The next irritation occurs a few minutes later, while I'm cooking breakfast for the kids. My husband decides to criticize my pancake making ability. Actually the pancakes were already made, I was just microwaving them. However according to my husband, my microwave abilities are lacking. He stops the microwave in mid-heat mode, pulls out the plate, and inspects it suspiciously. What is that glistening substance on the pancake? It's the syrup, duh. You are microwaving it too long and it will burn the roof of our son's mouth. 

At this point, I'm ready to shove the pancake down his throat, just to shut him up. Instead, I tell him that I've microwaved lots of pancakes and I know what I'm doing. Then I tell him that if he doesn't like it, HE can wake up an hour earlier to make the kids breakfast and lunch. I don't appreciate cooking tips from someone whose culinary prowess includes making alfredo sauce with Marie's blue cheese dressing. 

I am further irritated by the fact that in the span of an hour, I've managed to cook breakfast, make lunches, feed the dog, give the cat a pill, fill out two recruit forms for our daughter and finalize my proposal for world peace, while he takes a shower and shaves. 

He FINALLY leaves for work and I sit at the computer checking email. 5 minutes later he calls me to ask me what happened to the car. I'm confused. What happened to the car? You've trashed the car. I'm further confused. As far I know, the car seems fine to me. Now for those of you who know us, most of you would agree that I am the one who tends to exaggerate, especially for the benefit of a good story. 

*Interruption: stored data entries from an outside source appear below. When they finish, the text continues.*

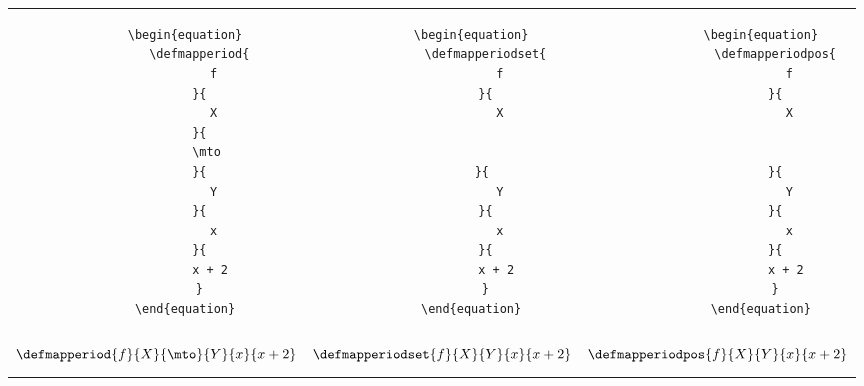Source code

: \begin{widepar}
	\begin{tabular}{|c|c|c|}%
		\hline
		\begin{minipage}{0.3\textwidth}
			\begin{verbatim}
        \begin{equation}
            \defmapperiod{
                f
            }{
                X
            }{
                \mto  
            }{
                Y
            }{
                x
            }{
                x + 2 
            }
        \end{equation}
        \end{verbatim}
		\end{minipage}
		 &
		\begin{minipage}{0.3\textwidth}
			\begin{verbatim}
        \begin{equation}
            \defmapperiodset{
                f
            }{
                X


            }{ 
                Y
            }{
                x
            }{
                x + 2 
            }
        \end{equation}
        \end{verbatim}
		\end{minipage}
		 &
		\begin{minipage}{0.3\textwidth}
			\begin{verbatim}
            \begin{equation}
                \defmapperiodpos{
                    f
                }{
                    X


                }{
                    Y
                }{
                    x
                }{
                    x + 2 
                }
            \end{equation}
            \end{verbatim}
		\end{minipage}
		\\
		\begin{minipage}{0.3\textwidth}
			\begin{equation*}
				\defmapperiod{
					f
				}{
					X
				}{
					\mto
				}{
					Y
				}{
					x
				}{
					x + 2
				}
			\end{equation*}
		\end{minipage}
		 &
		\begin{minipage}{0.3\textwidth}
			\begin{equation*}
				\defmapperiodset{
					f
				}{
					X
				}{
					Y
				}{
					x
				}{
					x + 2
				}
			\end{equation*}
		\end{minipage}
		 &
		\begin{minipage}{0.3\textwidth}
			\begin{equation*}
				\defmapperiodpos{
					f
				}{
					X
				}{
					Y
				}{
					x
				}{
					x + 2
				}
			\end{equation*}
		\end{minipage}
		\\\hline
	\end{tabular}
\end{widepar}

Since he is not prone to exaggeration, I'm perplexed. I know that my memory has been in gradual decline lately, but I think I would remember if I trashed the car. The whole LEFT side is TRASHED! He accuses me of ramming the car into the side of the garage. Again, I think I would know if I hit the garage while backing out. I go outside to inspect the car. I see a scratch on the car. So yes, I must have scraped the car against the garage while exiting. It is a scrape. I call him back to tell him that it is a scrape. SCRAPE??? That scrape will cost $800 to fix. I ask him if he thinks that I purposely crashed into the garage, just to dent the car and piss him off. He tells me that I need to be MORE CAREFUL. (irritation #501)

REVEILLE THIS. If I was a vindictive person, I would delete all songs from his IPod, except Reveille and then set it on eternal repeat, so he could listen on his 13 billion light year trip.